- _Request_
In the records below, quote everything from the line containing "群馬のお土産・みなかみのお土" down to the line containing "Citatplakat.dk er især", both of those lines included, reproducing each line without change.

- _Excerpted data_
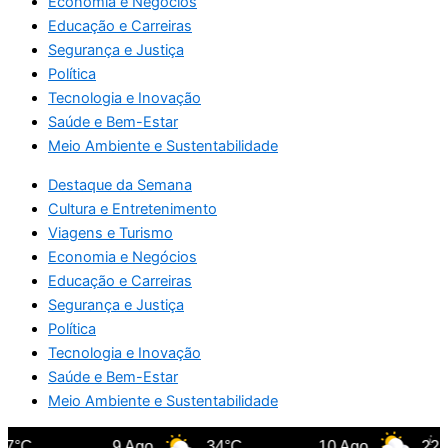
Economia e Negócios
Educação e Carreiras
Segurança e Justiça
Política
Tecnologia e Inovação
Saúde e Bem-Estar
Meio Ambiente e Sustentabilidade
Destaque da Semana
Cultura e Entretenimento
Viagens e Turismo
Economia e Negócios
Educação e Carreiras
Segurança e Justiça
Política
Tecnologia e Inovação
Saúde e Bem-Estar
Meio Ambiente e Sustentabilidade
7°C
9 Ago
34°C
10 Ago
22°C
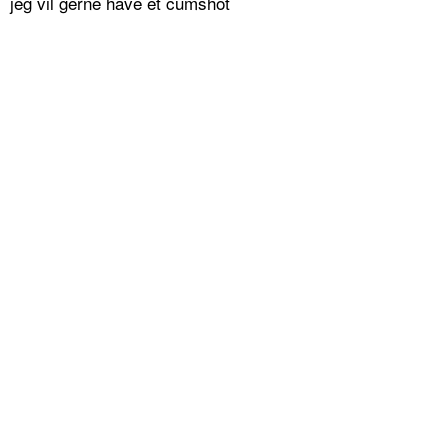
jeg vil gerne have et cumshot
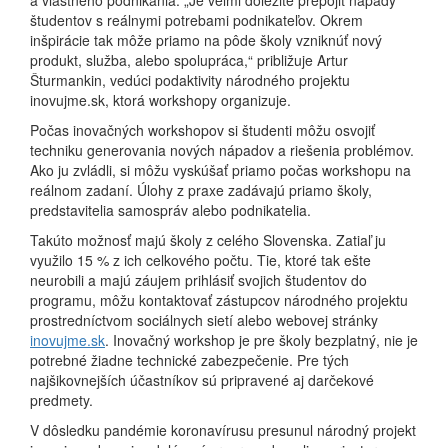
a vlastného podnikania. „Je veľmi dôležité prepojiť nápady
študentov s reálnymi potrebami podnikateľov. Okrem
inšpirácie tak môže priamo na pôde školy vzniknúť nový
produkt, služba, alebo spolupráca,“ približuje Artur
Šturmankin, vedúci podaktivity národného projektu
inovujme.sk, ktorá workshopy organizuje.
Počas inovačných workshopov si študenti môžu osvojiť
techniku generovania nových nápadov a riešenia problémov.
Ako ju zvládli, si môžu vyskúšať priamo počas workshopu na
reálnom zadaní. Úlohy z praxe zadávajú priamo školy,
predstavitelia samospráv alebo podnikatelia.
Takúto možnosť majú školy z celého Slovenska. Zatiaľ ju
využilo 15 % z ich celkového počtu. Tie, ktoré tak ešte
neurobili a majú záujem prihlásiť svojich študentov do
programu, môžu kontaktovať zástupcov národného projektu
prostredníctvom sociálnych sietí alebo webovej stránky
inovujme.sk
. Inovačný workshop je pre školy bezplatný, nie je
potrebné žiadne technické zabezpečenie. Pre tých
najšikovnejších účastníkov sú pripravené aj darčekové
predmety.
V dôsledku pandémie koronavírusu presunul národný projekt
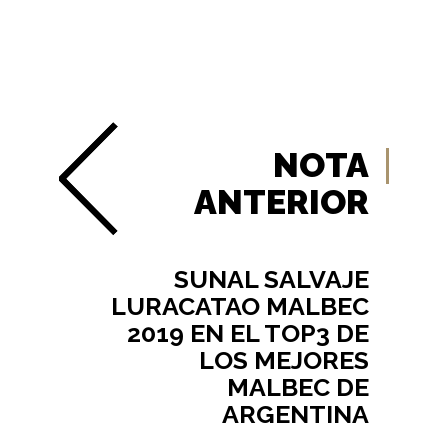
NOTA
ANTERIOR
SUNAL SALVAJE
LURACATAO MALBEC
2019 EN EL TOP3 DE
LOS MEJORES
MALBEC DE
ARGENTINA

--

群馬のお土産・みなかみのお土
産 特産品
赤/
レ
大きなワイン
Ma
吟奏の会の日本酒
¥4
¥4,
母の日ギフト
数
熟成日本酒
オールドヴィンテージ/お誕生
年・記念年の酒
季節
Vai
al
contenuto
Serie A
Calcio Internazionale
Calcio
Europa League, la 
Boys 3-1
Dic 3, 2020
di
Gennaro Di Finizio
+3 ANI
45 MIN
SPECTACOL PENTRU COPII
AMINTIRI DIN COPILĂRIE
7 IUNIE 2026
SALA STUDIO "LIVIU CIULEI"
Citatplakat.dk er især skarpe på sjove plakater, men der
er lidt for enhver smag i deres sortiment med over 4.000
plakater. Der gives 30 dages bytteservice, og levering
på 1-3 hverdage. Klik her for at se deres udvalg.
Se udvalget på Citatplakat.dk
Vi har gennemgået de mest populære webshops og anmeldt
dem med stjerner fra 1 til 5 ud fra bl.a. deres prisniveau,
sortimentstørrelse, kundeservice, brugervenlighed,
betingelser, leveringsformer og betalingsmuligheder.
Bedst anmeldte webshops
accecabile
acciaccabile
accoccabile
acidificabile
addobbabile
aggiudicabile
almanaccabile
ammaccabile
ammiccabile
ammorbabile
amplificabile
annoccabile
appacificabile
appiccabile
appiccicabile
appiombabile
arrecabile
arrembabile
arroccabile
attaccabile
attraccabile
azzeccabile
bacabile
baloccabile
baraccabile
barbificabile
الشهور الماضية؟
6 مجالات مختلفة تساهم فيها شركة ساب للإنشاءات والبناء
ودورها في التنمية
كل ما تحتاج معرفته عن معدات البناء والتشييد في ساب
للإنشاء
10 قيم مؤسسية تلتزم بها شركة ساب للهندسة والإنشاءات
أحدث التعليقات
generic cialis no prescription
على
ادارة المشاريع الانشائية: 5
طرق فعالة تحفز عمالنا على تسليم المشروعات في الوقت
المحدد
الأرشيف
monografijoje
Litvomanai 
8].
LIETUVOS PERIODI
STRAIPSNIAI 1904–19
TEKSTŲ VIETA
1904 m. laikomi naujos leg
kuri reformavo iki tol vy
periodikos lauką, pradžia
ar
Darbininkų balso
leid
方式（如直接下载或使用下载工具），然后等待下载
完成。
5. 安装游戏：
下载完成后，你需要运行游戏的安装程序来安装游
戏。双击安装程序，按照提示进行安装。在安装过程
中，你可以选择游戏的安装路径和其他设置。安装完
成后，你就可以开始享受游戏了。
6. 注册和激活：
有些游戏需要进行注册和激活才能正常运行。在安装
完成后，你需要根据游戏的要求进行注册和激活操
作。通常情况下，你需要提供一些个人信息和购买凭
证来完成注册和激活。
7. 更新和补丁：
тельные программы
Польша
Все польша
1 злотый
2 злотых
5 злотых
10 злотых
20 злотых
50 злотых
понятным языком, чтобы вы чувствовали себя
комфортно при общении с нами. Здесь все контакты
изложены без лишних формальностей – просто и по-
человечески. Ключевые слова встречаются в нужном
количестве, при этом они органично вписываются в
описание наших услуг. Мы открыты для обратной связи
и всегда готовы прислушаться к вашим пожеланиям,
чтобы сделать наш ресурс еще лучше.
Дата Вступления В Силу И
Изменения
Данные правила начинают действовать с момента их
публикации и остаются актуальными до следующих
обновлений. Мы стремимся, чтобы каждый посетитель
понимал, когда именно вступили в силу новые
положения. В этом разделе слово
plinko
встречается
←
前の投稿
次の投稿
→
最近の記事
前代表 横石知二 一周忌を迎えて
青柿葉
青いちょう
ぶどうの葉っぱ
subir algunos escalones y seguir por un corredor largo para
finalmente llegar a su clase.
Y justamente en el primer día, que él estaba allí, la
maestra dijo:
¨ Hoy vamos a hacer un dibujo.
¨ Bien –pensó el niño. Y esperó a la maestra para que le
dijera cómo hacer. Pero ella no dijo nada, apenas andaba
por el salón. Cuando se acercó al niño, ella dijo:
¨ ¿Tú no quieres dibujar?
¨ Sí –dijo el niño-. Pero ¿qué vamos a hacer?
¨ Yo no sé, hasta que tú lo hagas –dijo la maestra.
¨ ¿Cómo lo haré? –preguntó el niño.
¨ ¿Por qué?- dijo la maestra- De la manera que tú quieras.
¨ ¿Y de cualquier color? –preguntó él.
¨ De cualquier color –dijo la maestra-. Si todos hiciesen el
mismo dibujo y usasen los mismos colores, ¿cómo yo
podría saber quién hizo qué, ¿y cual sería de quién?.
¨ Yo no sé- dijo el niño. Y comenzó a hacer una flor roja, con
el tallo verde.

* * *

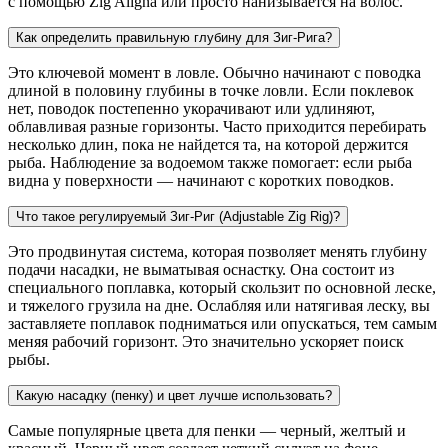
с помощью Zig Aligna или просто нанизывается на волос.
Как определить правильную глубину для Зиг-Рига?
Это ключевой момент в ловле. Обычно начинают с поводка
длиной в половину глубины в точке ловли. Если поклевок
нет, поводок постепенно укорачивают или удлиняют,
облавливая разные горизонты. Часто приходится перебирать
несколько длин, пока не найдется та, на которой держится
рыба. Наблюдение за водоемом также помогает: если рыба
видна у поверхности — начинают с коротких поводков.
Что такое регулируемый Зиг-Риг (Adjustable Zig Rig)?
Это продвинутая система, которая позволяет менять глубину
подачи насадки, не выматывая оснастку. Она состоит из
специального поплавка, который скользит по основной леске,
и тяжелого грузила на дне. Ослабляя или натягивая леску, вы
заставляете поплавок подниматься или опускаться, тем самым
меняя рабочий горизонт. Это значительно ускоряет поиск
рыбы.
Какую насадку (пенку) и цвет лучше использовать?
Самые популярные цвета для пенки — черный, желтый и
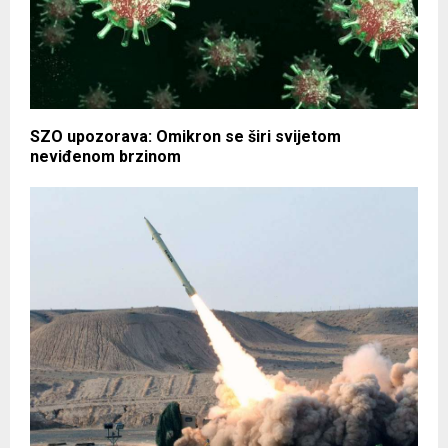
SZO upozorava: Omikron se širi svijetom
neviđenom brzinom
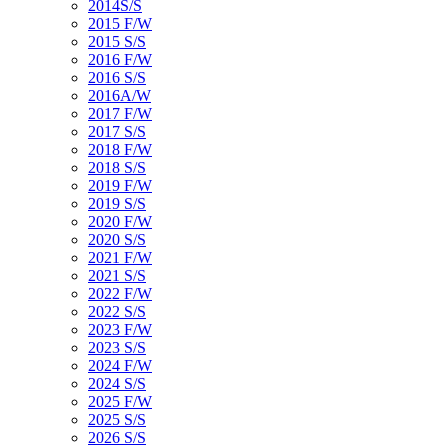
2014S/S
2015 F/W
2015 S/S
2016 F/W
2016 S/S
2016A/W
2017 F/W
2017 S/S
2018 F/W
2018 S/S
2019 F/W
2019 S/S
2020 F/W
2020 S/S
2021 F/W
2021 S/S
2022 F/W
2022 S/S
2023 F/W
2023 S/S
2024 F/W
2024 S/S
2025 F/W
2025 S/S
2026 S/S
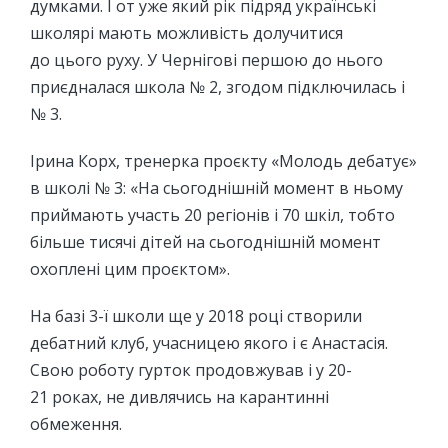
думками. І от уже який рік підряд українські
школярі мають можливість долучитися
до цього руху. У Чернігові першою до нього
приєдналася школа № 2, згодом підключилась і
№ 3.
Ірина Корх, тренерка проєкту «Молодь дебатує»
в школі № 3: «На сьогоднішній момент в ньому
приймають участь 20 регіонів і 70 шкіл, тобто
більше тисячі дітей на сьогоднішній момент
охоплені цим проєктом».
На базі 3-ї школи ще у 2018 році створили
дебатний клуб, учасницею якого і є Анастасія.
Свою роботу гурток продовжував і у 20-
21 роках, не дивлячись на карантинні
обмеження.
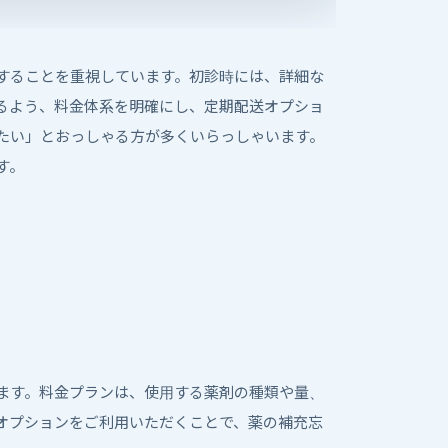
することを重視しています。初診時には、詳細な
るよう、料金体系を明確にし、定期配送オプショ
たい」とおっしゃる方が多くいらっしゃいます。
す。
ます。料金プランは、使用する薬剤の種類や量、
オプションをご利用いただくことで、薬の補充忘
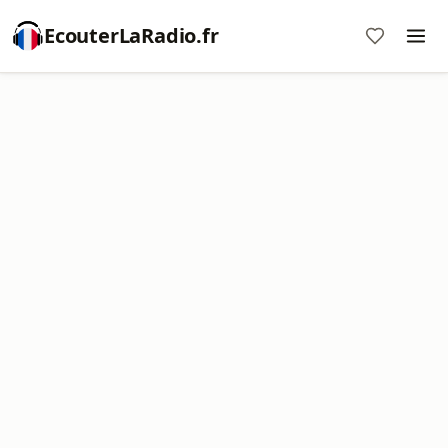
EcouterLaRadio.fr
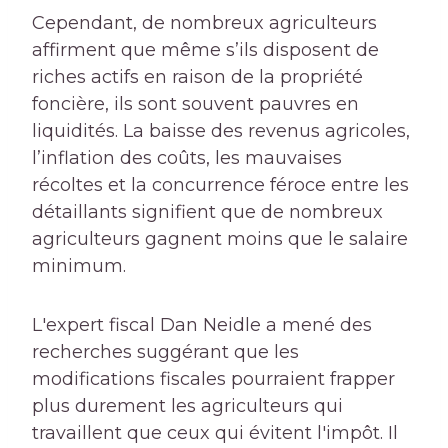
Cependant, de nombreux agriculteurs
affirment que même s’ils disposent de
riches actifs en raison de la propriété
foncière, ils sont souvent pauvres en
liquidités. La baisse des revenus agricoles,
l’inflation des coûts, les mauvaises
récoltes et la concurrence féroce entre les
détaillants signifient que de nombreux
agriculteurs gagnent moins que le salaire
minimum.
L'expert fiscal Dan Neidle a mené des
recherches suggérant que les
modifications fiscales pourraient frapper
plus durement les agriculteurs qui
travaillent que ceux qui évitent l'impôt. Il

- _Exercise result_
群馬のお土産・みなかみのお土
産 特産品
赤/
レ
大きなワイン
Ma
吟奏の会の日本酒
¥4
¥4,
母の日ギフト
数
熟成日本酒
オールドヴィンテージ/お誕生
年・記念年の酒
季節
Vai
al
contenuto
Serie A
Calcio Internazionale
Calcio
Europa League, la 
Boys 3-1
Dic 3, 2020
di
Gennaro Di Finizio
+3 ANI
45 MIN
SPECTACOL PENTRU COPII
AMINTIRI DIN COPILĂRIE
7 IUNIE 2026
SALA STUDIO "LIVIU CIULEI"
Citatplakat.dk er især skarpe på sjove plakater, men der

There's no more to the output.